The target volume should be restricted to the ipsilateral side and not exceed below intercostal space 3–4 ([14], Fig. 1 a, b). Contouring of the heart is mandatory, detailed instructions are provided by the atlas of Feng et al. [22]. Delineation of the whole heart should start directly inferior to the left pulmonary artery. The left anterior descending artery (LAD) is one of the clinically most relevant structures for late toxicity, as it is the major coronary vessel in the closest vicinity to left-sided IMN. The LAD originates from the left coronary artery and runs in the interventricular groove between the right and left ventricle. Contouring and dose documentation in a dose–volume histogram may be helpful for quality control.

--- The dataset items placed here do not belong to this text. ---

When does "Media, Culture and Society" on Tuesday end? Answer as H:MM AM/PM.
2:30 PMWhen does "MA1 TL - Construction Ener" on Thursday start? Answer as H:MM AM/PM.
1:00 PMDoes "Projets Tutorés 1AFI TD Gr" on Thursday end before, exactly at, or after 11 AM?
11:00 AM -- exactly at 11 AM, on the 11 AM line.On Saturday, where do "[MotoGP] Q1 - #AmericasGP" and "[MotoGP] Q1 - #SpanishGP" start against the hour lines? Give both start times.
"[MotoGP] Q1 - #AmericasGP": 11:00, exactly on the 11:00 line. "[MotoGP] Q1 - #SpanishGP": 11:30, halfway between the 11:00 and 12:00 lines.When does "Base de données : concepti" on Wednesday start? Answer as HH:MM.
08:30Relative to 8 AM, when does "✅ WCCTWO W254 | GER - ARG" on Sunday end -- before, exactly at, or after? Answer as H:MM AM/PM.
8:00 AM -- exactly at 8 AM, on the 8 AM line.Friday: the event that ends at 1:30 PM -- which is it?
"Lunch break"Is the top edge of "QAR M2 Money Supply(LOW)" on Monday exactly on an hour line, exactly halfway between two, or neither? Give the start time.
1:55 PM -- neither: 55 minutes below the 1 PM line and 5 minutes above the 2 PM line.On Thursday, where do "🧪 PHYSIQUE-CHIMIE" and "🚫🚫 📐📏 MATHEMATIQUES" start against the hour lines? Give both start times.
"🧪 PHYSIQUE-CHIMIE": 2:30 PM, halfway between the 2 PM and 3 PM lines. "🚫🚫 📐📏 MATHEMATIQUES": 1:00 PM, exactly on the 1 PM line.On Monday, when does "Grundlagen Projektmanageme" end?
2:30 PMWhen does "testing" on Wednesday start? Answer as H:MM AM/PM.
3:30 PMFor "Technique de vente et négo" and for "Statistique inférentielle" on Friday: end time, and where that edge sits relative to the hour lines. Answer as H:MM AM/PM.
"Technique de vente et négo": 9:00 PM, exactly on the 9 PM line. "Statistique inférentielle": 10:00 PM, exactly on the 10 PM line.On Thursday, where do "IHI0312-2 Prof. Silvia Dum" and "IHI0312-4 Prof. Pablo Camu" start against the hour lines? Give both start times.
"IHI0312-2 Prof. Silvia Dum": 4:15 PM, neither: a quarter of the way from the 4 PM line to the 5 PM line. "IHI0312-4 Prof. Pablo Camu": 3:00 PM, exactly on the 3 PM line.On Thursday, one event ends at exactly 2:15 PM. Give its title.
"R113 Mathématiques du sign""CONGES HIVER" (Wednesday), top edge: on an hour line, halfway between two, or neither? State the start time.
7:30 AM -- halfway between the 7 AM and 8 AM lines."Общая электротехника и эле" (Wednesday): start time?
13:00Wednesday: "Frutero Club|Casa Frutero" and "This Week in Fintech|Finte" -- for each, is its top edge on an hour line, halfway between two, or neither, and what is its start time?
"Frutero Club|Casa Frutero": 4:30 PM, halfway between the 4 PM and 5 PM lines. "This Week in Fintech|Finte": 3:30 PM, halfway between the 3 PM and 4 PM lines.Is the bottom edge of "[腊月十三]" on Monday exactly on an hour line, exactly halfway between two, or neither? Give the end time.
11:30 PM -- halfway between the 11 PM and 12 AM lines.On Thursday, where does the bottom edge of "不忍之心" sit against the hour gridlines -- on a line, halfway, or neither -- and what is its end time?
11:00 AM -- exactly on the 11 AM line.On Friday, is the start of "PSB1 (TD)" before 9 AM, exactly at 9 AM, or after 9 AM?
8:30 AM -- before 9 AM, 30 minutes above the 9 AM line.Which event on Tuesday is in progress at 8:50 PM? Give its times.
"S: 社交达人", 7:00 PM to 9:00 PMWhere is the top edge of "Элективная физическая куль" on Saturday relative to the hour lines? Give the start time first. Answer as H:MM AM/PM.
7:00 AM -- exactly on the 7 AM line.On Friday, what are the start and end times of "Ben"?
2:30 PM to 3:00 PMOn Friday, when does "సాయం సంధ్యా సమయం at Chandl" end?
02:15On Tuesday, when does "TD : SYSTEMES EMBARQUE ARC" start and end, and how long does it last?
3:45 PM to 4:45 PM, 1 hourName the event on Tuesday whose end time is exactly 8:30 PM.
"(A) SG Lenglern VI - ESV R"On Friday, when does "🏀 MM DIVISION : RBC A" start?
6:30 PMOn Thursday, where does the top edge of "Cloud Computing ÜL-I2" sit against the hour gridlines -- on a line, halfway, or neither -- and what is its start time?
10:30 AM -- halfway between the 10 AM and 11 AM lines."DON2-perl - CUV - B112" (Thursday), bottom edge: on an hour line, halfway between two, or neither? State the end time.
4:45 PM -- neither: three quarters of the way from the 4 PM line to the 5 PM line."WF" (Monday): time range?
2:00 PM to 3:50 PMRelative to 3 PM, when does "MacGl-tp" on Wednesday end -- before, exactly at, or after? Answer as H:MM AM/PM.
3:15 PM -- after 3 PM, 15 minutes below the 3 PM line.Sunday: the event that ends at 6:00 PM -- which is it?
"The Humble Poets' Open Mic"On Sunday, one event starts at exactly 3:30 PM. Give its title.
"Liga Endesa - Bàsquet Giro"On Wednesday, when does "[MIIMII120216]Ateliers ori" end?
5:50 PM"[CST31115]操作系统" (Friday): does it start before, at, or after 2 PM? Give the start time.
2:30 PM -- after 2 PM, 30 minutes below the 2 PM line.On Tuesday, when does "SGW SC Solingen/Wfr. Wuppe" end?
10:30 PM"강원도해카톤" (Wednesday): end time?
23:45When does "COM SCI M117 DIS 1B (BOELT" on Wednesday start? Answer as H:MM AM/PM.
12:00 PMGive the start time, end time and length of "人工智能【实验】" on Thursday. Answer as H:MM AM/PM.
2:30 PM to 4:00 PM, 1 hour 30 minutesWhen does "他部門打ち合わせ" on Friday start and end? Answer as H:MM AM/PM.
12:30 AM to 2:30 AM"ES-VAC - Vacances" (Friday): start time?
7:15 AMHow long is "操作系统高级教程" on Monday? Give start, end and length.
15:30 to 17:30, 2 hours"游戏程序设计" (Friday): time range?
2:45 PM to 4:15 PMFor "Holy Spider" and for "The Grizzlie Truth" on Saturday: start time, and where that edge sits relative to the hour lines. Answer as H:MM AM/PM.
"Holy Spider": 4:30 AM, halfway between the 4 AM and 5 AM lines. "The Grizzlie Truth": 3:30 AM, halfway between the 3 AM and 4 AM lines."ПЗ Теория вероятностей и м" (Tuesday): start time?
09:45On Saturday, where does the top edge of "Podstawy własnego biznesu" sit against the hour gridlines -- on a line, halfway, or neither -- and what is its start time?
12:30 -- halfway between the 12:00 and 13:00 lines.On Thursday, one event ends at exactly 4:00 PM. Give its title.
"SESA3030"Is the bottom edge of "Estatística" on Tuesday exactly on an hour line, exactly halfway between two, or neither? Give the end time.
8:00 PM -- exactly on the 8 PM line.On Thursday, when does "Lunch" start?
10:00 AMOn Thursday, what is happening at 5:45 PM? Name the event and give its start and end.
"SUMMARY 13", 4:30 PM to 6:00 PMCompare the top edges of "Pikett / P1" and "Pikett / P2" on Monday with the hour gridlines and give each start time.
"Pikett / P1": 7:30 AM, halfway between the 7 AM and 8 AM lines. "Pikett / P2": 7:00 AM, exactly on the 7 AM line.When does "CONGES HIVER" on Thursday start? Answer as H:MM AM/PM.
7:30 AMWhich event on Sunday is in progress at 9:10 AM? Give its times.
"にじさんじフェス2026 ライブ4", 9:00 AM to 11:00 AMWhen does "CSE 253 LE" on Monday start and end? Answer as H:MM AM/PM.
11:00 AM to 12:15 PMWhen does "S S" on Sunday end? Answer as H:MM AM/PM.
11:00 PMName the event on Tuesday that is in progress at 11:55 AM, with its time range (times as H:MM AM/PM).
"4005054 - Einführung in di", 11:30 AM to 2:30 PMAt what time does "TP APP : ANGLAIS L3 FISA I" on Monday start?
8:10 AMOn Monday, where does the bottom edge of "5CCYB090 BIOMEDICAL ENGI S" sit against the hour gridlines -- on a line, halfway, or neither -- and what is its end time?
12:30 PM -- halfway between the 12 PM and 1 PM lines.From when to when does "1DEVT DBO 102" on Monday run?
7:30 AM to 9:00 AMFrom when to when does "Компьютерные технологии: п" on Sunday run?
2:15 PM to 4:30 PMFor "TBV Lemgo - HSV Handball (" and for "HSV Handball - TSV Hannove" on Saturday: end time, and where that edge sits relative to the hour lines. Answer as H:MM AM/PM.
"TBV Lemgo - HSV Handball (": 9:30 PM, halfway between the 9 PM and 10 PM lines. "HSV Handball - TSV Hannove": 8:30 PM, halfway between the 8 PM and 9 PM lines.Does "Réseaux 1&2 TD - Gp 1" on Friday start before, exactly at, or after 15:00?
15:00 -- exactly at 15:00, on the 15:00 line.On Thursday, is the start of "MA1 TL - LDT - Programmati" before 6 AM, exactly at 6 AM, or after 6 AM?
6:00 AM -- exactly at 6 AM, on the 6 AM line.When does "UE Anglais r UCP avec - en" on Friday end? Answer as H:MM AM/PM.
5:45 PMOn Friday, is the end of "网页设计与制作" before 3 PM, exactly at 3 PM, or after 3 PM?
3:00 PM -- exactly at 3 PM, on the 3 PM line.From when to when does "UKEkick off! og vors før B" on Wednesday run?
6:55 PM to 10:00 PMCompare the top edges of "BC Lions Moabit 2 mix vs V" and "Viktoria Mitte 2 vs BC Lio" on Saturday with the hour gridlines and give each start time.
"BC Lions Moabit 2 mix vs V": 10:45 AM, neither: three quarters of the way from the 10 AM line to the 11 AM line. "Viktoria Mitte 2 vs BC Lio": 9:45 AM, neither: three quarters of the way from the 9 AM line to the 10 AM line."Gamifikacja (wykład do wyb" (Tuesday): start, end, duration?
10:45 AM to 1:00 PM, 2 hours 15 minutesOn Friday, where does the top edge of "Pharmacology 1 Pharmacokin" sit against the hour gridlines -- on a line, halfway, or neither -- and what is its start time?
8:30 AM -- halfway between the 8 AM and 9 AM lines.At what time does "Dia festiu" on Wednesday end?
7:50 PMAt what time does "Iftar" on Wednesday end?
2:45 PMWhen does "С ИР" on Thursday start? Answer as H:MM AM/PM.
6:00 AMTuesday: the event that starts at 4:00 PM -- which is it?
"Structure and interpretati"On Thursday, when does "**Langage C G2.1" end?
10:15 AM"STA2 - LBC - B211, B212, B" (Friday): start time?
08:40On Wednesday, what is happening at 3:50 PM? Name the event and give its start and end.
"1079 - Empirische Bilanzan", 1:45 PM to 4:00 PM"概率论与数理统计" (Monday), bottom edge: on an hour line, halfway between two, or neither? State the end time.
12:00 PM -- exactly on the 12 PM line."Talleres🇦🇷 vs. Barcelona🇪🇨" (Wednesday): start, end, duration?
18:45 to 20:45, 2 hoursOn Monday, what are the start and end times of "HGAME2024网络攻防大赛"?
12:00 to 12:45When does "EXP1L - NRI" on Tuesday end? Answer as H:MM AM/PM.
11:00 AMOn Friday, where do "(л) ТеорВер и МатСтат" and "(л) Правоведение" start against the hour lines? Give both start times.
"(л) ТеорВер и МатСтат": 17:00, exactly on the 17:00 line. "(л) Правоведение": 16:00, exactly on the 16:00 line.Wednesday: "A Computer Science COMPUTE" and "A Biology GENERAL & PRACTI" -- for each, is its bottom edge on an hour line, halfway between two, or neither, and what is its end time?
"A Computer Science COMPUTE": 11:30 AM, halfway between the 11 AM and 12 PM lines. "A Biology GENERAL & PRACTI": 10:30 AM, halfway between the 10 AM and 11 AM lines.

Supra/infraclavicular nodes

The term SCN is synonymous with inferior deep cervical LN. The medial part corresponds to the level IV neck nodes, while the lateral part corresponds to level Vb according to the AJCC classification of head and neck area [2].

The medial SC LNs consist of the inferior jugular nodal chain and the medial part of the transverse cervical nodal chain. When the target volume is restricted to this area (as in the EORTC 22922-10925 trial), the lateral field border extends to the mid clavicle. The lateral SC LNs consist of the lateral part of the transverse cervical nodal chain, which is the inferior part of the posterior triangle of the neck; in this case, the field extends to the coracoid process [14]. The term infraclavicular nodes is synonymous with apical or level III of the axillary nodes and are mostly included when SCN-RT is described (Fig. 1 c, d).

Axillary nodes

The ALN are divided into level I (low axilla) which extends laterally from the pectoralis minor muscle and level II (mid axilla) between the medial and lateral borders of the pectoralis minor muscle and the interpectoral LN (Rotter). Level III (apical axilla) corresponds to infraclavicular LN (Fig. 1 a, b). When ALN -RT is intended, the SCN are included and the lateral field border is extended according to the individual anatomy.